Ela olhou para mim e Sophia ainda com mais profundidade e então falou: - Vocês acham mesmo que isso vai ficar assim? Acham que podem fazer o que querem e bem entendem com todos, que o mundo inteiro gira ao redor dos seus umbigos e que é só? Eu não vou deixar barato! Vocês mexeram com a pessoa errada! - Carla gritou entre os soluços de choro e em tom claro de ameaça - Saibam que não sou a única que odeia vocês! Guardem as minhas palavras...
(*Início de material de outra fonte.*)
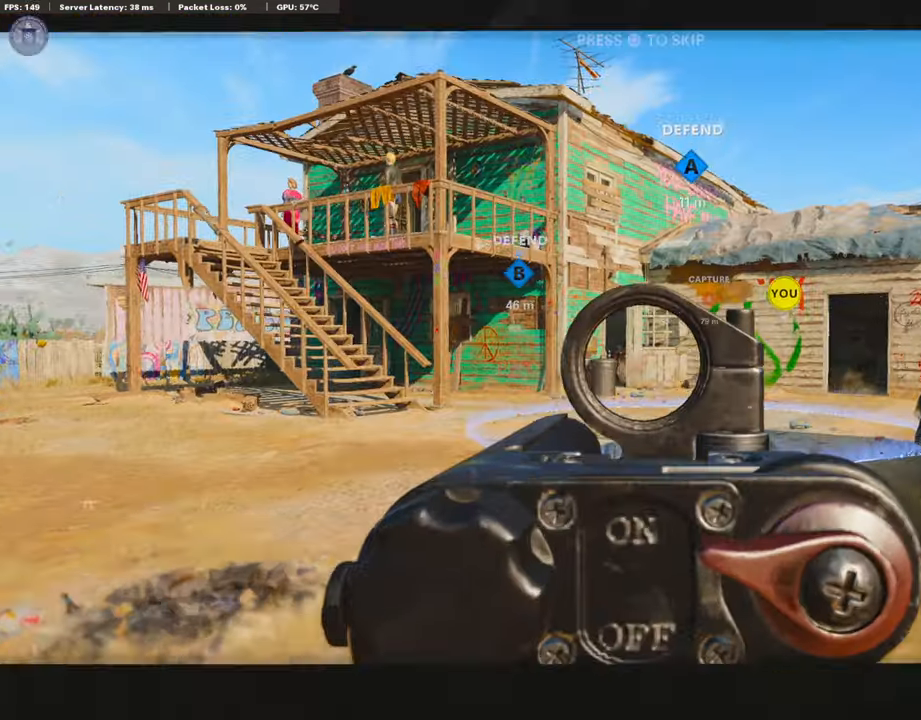
{"buttons": [], "left_stick": "center", "right_stick": "center", "events": []}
- Tudo bem Carla, - Arthur falou, novamente baixo, mas agora percebi que o silencio era tanto na sala que todos o ouviram - você precisa respirar...
- Quem precisa respirar é a minha amiga depois do que essa louca fez. - Sophia o cortou indignada.
- Cala boca Sophia - Arthur disse antes que Carla pudesse responder - sua amiga e Carla já deram o showzinho que queriam dar. Agora levem ela daqui que eu vou levar Carla lá para fora antes que ela surte de vez. - Arthur disse com tanta raiva em sua voz que eu senti Sophia encolher.
- Ah, logo agora que estava ficando interessante! - Chay Suede um dos garotos que estava filmando a confusão disse em tom de deboche e arrancou risadas pela sala.
- Te manca moleque! - Micael disse também irritado.
Arthur andou em sua direção, ainda segurando Carla e arrancou o celular da mão dele, e antes que ele conseguisse protestar Arthur disse - Vai ficar muito mais interessante. - e então seguiu em direção a janela, enquanto Chay ainda falava, mas só consegui ver Arthur jogando o celular de Chay que fez um barulho que deixava claro que havia quebrado.
A sala estava em completo silencia agora. Chay olhava furioso para Arthur, mas não tinha coragem de fazer nada e os outra garotas que ainda filmavam guardaram seus celulares e quando Arthur saiu da sala acompanhando Carla todos os olhares se voltaram para mim.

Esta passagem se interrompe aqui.